The one thing that really bothered me in the book was the representation of Down Syndrome and the language used to refer to it and those who have it. The mountain scientists have children, but as a result of tampering with their own genetics, all of their children have Down Syndrome. First, I don’t like that this makes it appear as if Down Syndrome is a punishment to the evil scientists who went too far with science. Down Syndrome is a condition some people are born with. It is not a condition as the result of anything a parent did, such as fetal alcohol syndrome. Second, all of the characters with Down Syndrome are presented as large, bumbling oafs with hearts of gold. There is just as much variety to the personalities and abilities of those with Down Syndrome as there are in those of us without Down Syndrome. Finally, the author persists in referring to these characters as:
a Down’s Syndrome woman (loc 2794)
or of course, “a Down’s Syndrome man.” First, the preferred term for Down Syndrome is Down Syndrome, not Down’s Syndrome. This is a mistake that is easy to make, though (I have made it myself), and I am willing to give the author a pass for that. The more upsetting element in the way she refers to these characters though is that she always lists the condition first and then the person, not the other way around. It is always preferred, in any illness or condition, to list the person first and the illness or condition second. For instance, a woman with cancer, not a cancerous woman. A man with PTSD, not a PTSD man. A child with Down Syndrome, not a Down Syndrome child. I cringed every single time this happened, and it happens a lot in the section of the book that takes place in the mountain. Given that this is an indie book, and it is thus quite easy to make editing changes and fixes, I would hope that the author would go through and fix this simple aspect of language. It would be a show of good faith to the entire community of people who have Down Syndrome, as well as their families. For more on the preferred language when referring to Down Syndrome and people who have Down Syndrome, please check out this excellent guide, written by the National Down Syndrome Society.
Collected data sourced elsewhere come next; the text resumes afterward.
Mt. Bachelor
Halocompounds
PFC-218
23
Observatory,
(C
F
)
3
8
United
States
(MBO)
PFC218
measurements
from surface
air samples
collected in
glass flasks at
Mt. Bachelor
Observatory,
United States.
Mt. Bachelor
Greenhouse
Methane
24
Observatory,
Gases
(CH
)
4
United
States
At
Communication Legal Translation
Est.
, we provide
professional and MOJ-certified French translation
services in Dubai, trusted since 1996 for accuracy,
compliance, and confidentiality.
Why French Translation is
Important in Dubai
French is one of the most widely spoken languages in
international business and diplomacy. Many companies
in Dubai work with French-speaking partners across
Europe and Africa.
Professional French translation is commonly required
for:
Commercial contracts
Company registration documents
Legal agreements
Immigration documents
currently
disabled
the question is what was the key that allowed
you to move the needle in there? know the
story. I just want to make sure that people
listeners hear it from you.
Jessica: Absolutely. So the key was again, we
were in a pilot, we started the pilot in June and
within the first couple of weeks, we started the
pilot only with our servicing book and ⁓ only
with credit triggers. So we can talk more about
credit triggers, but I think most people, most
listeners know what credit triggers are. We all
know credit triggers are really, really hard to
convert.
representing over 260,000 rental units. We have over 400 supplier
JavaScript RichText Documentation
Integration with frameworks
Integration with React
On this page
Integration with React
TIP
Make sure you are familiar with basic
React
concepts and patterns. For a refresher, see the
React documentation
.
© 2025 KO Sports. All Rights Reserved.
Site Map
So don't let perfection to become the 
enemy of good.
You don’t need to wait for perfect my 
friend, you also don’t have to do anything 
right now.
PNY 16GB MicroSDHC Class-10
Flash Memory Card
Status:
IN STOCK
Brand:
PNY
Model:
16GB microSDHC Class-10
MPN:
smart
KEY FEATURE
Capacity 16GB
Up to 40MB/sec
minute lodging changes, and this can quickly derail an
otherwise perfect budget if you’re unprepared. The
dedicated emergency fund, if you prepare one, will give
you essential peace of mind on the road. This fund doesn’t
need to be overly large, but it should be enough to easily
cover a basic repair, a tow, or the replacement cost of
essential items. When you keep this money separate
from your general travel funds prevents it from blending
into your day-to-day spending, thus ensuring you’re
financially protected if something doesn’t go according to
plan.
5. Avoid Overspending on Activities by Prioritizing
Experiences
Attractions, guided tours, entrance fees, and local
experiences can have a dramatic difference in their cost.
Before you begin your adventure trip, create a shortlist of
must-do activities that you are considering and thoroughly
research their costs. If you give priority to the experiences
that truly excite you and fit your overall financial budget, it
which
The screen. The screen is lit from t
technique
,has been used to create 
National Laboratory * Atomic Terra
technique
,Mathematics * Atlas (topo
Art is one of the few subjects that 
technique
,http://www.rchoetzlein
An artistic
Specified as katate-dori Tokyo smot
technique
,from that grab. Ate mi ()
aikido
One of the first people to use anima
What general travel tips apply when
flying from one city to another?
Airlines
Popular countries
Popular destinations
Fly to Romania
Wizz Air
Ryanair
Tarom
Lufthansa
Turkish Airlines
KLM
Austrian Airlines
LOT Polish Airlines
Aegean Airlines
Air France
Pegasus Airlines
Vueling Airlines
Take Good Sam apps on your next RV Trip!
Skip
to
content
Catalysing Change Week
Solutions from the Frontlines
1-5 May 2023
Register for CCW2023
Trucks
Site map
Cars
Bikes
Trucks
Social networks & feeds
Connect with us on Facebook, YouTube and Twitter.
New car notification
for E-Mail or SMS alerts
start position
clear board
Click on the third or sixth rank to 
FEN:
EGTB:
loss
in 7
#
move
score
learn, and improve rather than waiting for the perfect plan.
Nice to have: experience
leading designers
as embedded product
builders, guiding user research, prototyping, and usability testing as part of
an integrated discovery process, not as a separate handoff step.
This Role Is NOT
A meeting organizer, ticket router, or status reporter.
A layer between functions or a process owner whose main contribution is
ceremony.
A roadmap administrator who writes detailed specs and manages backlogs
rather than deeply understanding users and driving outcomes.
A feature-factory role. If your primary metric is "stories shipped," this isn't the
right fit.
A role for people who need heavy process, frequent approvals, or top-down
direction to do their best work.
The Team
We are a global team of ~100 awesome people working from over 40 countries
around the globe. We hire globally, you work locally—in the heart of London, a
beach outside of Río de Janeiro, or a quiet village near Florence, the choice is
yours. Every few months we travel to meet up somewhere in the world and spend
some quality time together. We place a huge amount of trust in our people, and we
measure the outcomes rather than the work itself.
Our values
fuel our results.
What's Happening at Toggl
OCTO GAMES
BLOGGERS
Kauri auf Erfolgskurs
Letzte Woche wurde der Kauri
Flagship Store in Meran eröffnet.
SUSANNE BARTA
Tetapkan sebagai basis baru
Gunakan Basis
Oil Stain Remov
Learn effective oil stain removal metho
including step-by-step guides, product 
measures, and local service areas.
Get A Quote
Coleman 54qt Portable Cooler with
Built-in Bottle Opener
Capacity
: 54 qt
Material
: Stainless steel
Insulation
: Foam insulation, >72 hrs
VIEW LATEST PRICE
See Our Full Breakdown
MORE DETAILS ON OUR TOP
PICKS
It’s a real bummer to me that the language about Down Syndrome and presentation of these characters isn’t better, because if it was, this would have been a five star read for me.
Overall, this is an interesting and unique post-apocalyptic future with an action-packed plot. Those who are sensitive to the language used to refer to Down Syndrome and representation of people with Down Syndrome may wish to avoid it, due to an unfortunate section where characters with Down Syndrome are referred to improperly and written a bit two-dimensionally.
4 out of 5 stars
The author has written a thoughtful and kind comment on this post. You may view it by going below. To sum up, she cannot make edits to those book, due to it also having an audiobook version. However, she has promised to edit for these issues in future books containing characters with Down Syndrome. This genuine and thoughtful response is much more than the community of those with Down Syndrome and their families and loved ones often get, and it is very much appreciated.